La mamma in riva al mare è sempre esistita. È lì dalla creazione. E non si schioda. Ha solo cambiato le proprie abitudini nel corso dei decenni.
Una volta, tempi felici, la mamma compariva sulla riva all’imbrunire e con urla che si sentivano al di là del mare – sembra che anche i bambini jugoslavi uscissero dall’acqua impauriti quando la sentivano – imponeva l’uscita dall’acqua dove eravamo a mollo da tutto il pomeriggio. Le nostre rimostranze venivano tacitate con l’evidenza dei fatti: a nostra insaputa – perbacco, ma come era successo? – il sole era tramontato, e noi, gregge di maschi delle elementari, esseri semplici, non ce ne eravamo accorti.
Si tornava a casa. Se si riusciva, si cenava senza addormentarsi con la testa nel piatto. Poi si andava a dormire, se la mamma non se ne accorgeva, direttamente con il costume (e relativa sabbia) ancora su e pronto per la mattina dopo. Il maschio è nato per risparmiare tempo.

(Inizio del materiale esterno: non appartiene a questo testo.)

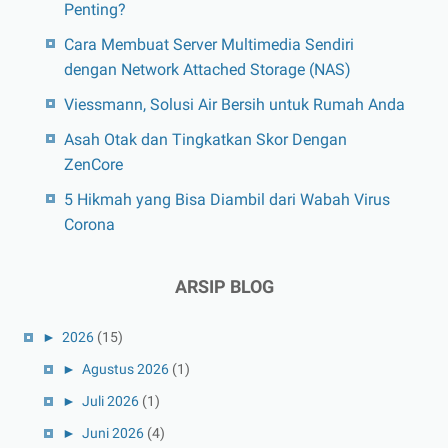
Penting?
Cara Membuat Server Multimedia Sendiri
dengan Network Attached Storage (NAS)
Viessmann, Solusi Air Bersih untuk Rumah Anda
Asah Otak dan Tingkatkan Skor Dengan
ZenCore
5 Hikmah yang Bisa Diambil dari Wabah Virus
Corona
ARSIP BLOG
►
2026
(15)
►
Agustus 2026
(1)
►
Juli 2026
(1)
►
Juni 2026
(4)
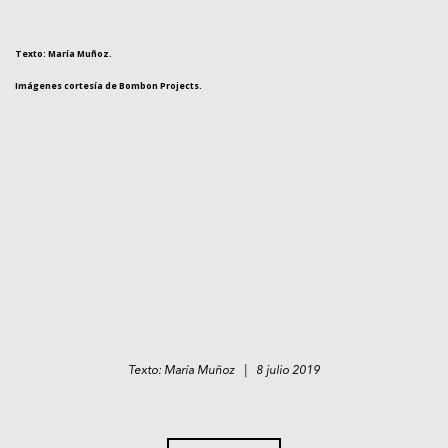
Texto: María Muñoz.
Imágenes cortesía de Bombon Projects.
Texto: María Muñoz | 8 julio 2019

L’unica caratteristica che accomuna la mamma di allora a quella di oggi è l’incomprensibile ritornello: «Devi aspettare a fare il bagno, hai appena mangiato». Apriamo la parte scientifica.
Io ho sempre dovuto aspettare qualche tempo prima di entrare in acqua dopo aver mangiato, come tutti i miei amici. Prescrizione sempre rispettata per paura dello zoccolo volante, arma precisissima nelle mani delle mamme del tempo.
Quando sono diventato papà però, prima di trasformarmi in vessatore a mia volta, ho voluto approfondire la questione. Dopo un paio di giorni ho avuto la risposta, che già avevo intravisto nei miei anni di studio. Tenetevi forte: non c’è nessuno che abbia mai dimostrato che fare il bagno dopo mangiato faccia male. Gli unici studi esistenti fanno riferimento alle caratteristiche dell’alimentazione che precede la gara dei 100 metri stile libero.
Forte di questa verità ho esonerato le mie figlie dall’intervallo pasto/bagno. Nonostante le paure della madre, sono cresciute sfidando infinite volte quella condizione mitologica nota come la congestione.
Anch’io sono sopravvissuto: alle ire dei genitori dei bambini che imitavano le mie figlie. Impeccabile il ragionamento dei più piccoli: se lo fanno loro che hanno il papà pediatra, allora possiamo farlo anche noi!
Ma torniamo alla nostra mamma ancora in riva al mare, con i braccioli, il giubbotto salvagente (manca solo la scialuppa di salvataggio) e, soprattutto, l’asciugamano pronto. Appena il pargolo, rispettato l’odiato intervallo post merenda – eppure, a quanto mi viene riferito, nessun bambino mangia niente… – si avvia verso l’acqua, scatta anche la mamma. Mamma: se imponi i braccioli a tuo figlio, non imparerà mai a nuotare e dovrai portarlo in piscina d’inverno, facendogli infiammare le adenoidi e procurandogli l’otite.
Comodamente seduti sulla sdraio potete sapere quanti bambini sono in acqua contando le mamme in riva al mare: ogni bimbo una mamma. Ogni occhio di mamma un telemetro di precisione: guai se ti allontani più di un tot dalla riva, là ci sono i pericoli!
Vorrei tanto che anche loro andassero sotto a prendere un po’ di cape, ammesso che ce ne siano, o che cercassero di annegarsi e litigassero per poi fare pace come non tanto tempo fa. E sì che, dove vado io, sono tutti della zona, quindi non a rischio annegamento. Intendiamoci: è vero che di tanto in tanto qualcuno anche a Jesolo si annega, ma, diciamolo sottovoce, sono persone di popolazioni notoriamente non abituate al mare.
Una postilla: nel corso degli anni ho capito perché le mamme, soprattutto dei figli maschi, sono così convinte di portare i figli in piscina durante l’inverno. Non perché imparino a nuotare in modo da restare più rilassate durante l’estate – altrimenti scomparirebbe la nostra cara mamma in riva al mare – ma perché i ragazzini escono già puliti e non puzzano come quelli che giocano a calcio!